Guilty plea ends case that pitted cellphone privacy rights against border security powers
Graeme Hamilton | August 15, 2016 11:04 PM ET
More from Graeme Hamilton | @grayhamilton
MONTREAL — A Quebec man arrested last year at the Halifax airport for refusing to provide border officers with the password for his cellphone pleaded guilty Monday and was ordered to pay a $500 fine.
Alain Philippon’s plea on the eve of a scheduled trial brought an abrupt end to a case that was being watched closely as a test of the line between privacy rights and the state’s power to control its borders.
Robert Currie, director of Dalhousie University’s Law and Technology Institute, said the plea deal represents a “missed opportunity” to explore an emerging legal question.
“We’ve got case law around the Customs Act, going back in time, which says essentially that you have next to no privacy at the border,” Currie said in an interview. “On the other hand, we’ve got very recent case law from the Supreme Court of Canada, starting in about 2010, that says you’ve got an intense amount of privacy in your electronic devices.
This is something that has got to be litigated
Philippon, 39, was returning to Canada from the Dominican Republic in March 2015 when he was pulled aside by the Canada Border Services Agency and as part of a search asked to provide access to his BlackBerry. He refused to give the password and was charged under the federal Customs Act with hindering or preventing an officer from doing his job.
A statement of facts read into evidence Monday in Nova Scotia provincial court in Dartmouth stated that Philippon had two cellphones, $5,000 in cash and that a swab scan of his luggage tested positive for cocaine.
The charge carried a maximum sentence of a $25,000 fine and a year in jail. The $500 fine was a joint proposal of the federal Crown and the defence, taking into account the fact Philippon spent a night in custody after his arrest, that his plea saved two days of trial and that the BlackBerry remains in CBSA possession.

> Data provided
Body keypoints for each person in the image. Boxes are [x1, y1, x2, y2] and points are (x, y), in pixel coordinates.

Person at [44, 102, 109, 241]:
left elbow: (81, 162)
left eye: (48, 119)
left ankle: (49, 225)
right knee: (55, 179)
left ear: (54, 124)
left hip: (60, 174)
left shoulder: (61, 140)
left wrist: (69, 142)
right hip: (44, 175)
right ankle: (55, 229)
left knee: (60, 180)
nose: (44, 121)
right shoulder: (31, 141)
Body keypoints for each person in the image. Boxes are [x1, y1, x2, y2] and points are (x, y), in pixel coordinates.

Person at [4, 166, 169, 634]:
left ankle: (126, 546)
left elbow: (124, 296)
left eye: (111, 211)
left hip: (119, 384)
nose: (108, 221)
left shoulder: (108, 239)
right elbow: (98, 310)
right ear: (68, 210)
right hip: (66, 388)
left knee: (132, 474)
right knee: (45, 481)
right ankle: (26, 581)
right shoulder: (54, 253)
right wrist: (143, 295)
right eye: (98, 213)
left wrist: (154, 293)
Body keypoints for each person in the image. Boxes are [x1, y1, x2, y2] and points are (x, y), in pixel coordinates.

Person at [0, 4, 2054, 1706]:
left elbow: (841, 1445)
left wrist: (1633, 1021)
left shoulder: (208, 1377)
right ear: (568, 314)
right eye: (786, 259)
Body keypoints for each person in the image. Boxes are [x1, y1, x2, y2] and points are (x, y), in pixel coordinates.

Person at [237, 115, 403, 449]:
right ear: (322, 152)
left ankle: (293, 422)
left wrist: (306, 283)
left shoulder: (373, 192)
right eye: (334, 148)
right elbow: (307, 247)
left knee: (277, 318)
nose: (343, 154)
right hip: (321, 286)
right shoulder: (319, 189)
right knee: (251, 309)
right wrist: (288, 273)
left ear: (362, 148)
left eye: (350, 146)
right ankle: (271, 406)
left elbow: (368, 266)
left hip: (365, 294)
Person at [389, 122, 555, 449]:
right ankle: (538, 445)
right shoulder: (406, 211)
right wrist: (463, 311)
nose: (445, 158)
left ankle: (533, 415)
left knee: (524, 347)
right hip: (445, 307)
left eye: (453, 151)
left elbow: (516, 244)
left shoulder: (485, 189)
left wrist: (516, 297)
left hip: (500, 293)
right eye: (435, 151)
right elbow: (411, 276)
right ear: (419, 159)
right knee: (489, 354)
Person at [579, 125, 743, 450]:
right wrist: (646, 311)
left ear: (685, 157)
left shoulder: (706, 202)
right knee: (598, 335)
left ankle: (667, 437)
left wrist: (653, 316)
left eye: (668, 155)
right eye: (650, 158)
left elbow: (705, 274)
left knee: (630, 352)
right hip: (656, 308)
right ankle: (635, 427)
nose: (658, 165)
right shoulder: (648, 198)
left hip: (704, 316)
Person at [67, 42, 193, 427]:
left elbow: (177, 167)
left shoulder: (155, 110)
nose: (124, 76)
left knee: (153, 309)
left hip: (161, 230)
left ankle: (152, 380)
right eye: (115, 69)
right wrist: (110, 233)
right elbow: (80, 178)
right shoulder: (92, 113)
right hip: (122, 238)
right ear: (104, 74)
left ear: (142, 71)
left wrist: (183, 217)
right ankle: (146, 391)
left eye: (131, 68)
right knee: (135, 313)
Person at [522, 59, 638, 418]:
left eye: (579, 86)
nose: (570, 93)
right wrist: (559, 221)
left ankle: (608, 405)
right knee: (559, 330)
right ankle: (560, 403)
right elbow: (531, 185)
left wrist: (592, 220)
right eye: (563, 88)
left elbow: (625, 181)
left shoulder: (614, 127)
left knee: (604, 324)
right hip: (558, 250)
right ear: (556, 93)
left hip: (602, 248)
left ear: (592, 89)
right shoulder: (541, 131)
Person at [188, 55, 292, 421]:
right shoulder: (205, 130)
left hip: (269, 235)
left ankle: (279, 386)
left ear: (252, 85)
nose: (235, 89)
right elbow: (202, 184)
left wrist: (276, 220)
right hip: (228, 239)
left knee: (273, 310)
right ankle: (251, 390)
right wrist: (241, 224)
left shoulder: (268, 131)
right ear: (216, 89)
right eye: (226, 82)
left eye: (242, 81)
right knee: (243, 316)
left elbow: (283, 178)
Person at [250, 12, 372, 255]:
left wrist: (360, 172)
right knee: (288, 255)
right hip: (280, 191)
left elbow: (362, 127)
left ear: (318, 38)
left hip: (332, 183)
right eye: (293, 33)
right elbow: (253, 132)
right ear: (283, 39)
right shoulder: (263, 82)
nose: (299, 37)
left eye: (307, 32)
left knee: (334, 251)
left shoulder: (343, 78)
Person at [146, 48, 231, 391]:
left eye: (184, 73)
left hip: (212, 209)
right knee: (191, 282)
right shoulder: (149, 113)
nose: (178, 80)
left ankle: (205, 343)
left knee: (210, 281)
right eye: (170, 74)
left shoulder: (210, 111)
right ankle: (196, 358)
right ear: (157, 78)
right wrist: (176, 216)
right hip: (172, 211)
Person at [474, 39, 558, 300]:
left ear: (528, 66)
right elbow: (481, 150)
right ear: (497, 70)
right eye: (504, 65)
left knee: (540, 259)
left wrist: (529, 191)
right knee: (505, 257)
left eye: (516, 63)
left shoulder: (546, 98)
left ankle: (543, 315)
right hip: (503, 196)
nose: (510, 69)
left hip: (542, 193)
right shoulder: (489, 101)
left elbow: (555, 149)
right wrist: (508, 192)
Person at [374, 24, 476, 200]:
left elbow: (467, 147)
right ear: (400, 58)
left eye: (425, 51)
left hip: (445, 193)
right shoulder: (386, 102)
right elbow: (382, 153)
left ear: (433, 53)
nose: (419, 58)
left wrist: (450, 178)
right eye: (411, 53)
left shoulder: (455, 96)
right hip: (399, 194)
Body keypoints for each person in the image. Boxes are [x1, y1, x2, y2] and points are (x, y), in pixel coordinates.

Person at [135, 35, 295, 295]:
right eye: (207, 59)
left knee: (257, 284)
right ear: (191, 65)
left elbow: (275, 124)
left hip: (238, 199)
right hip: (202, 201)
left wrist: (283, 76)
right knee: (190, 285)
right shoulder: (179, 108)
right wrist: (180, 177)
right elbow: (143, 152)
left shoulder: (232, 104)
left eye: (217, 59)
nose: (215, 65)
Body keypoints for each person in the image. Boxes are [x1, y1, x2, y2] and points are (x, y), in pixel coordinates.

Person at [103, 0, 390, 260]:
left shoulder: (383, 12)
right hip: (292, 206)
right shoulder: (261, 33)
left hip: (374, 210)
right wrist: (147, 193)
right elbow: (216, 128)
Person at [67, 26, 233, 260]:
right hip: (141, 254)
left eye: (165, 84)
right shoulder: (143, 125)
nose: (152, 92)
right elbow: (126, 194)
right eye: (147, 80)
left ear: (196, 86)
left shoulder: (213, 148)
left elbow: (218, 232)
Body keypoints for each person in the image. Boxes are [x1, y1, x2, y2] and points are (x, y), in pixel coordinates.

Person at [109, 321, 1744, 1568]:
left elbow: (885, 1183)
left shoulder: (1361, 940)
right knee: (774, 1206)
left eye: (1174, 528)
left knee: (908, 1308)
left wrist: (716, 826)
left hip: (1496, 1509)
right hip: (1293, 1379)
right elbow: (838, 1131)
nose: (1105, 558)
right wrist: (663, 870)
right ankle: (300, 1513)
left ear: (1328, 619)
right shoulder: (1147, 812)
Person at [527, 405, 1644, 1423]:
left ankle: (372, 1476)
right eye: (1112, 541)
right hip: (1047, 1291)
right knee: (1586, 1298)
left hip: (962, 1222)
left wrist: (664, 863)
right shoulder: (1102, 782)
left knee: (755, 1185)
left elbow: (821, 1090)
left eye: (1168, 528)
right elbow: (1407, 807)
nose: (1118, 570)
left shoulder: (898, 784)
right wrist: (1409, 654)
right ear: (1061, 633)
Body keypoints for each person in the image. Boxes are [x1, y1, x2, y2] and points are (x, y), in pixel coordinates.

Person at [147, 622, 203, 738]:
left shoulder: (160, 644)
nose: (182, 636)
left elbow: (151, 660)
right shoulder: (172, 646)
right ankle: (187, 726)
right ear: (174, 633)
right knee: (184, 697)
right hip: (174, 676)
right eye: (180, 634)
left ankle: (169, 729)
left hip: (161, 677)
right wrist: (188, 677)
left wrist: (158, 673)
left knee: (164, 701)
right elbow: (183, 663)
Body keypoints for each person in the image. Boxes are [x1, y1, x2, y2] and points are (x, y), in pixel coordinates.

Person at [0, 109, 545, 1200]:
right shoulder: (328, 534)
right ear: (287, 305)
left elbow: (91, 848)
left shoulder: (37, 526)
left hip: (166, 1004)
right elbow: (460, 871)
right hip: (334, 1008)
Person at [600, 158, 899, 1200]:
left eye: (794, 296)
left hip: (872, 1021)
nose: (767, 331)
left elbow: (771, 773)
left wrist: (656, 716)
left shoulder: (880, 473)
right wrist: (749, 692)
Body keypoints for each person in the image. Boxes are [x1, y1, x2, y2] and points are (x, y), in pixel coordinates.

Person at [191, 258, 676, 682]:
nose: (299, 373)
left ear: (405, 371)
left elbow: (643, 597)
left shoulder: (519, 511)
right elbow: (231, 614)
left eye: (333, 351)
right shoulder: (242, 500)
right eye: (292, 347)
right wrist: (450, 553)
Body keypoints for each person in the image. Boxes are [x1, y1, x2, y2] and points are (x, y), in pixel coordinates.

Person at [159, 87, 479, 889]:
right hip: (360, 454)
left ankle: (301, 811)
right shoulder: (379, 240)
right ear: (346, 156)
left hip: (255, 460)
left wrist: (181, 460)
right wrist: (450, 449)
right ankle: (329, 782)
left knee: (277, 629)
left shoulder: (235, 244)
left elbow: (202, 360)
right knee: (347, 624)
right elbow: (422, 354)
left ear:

> Apply what you read
**1.** Decide whether each statement agrees with the article about the cellphone password case, answering yes or no and quoting the deciding words: (a) Philippon entered his plea shortly before his trial was to begin. (b) Philippon was flying back from the Dominican Republic when he was stopped. (c) The charge carried a maximum jail term of two years.
**2.** Using the article about the cellphone password case, explain in one to three sentences why Philippon received a $500 fine.
**3.** Proceed with the article about the cellphone password case from the point where it stops.
The lines have nothing to do with the article about the cellphone password case.

> Exercise responses
**1.**
(a) Yes: "Alain Philippon’s plea on the eve of a scheduled trial"
(b) Yes: "Philippon, 39, was returning to Canada from the Dominican Republic in March 2015"
(c) No: "The charge carried a maximum sentence of a $25,000 fine and a year in jail."

**2.** The Crown and the defence jointly proposed the $500 fine. It took into account that Philippon spent a night in custody after his arrest, that his guilty plea saved two days of trial, and that the Canada Border Services Agency still holds his BlackBerry.

**3.**
In a paper to be published this fall in the Canadian Journal of Law & Technology, Currie argues that there need to be clearer guidelines governing when CBSA officers can demand access to electronic devices.
“Searches of devices should not be permitted randomly or on the basis of mild suspicion, curiosity or personal whim on the part of a CBSA agent,” he writes.
And even if a search of a phone is justified because an officer has reasonable grounds to suspect it contains evidence that a crime has been committed, it is not clear the suspect can be compelled to provide a password.
Currie wrote that it would be “unacceptable” for someone like Philippon to be found guilty of hindering or preventing a CBSA officer “based on their refusal to do something that the state has no power to compel them to do.”
The article was written before Philippon’s guilty plea, and Currie said Monday he would not second-guess the decision to avoid trial. “That’s up to him,” he said. But he said if the CBSA continues to use the threat of a “hindering or preventing” charge to get people to open their phones, a similar case will likely arise.
“This is something that has got to be litigated,” Currie said.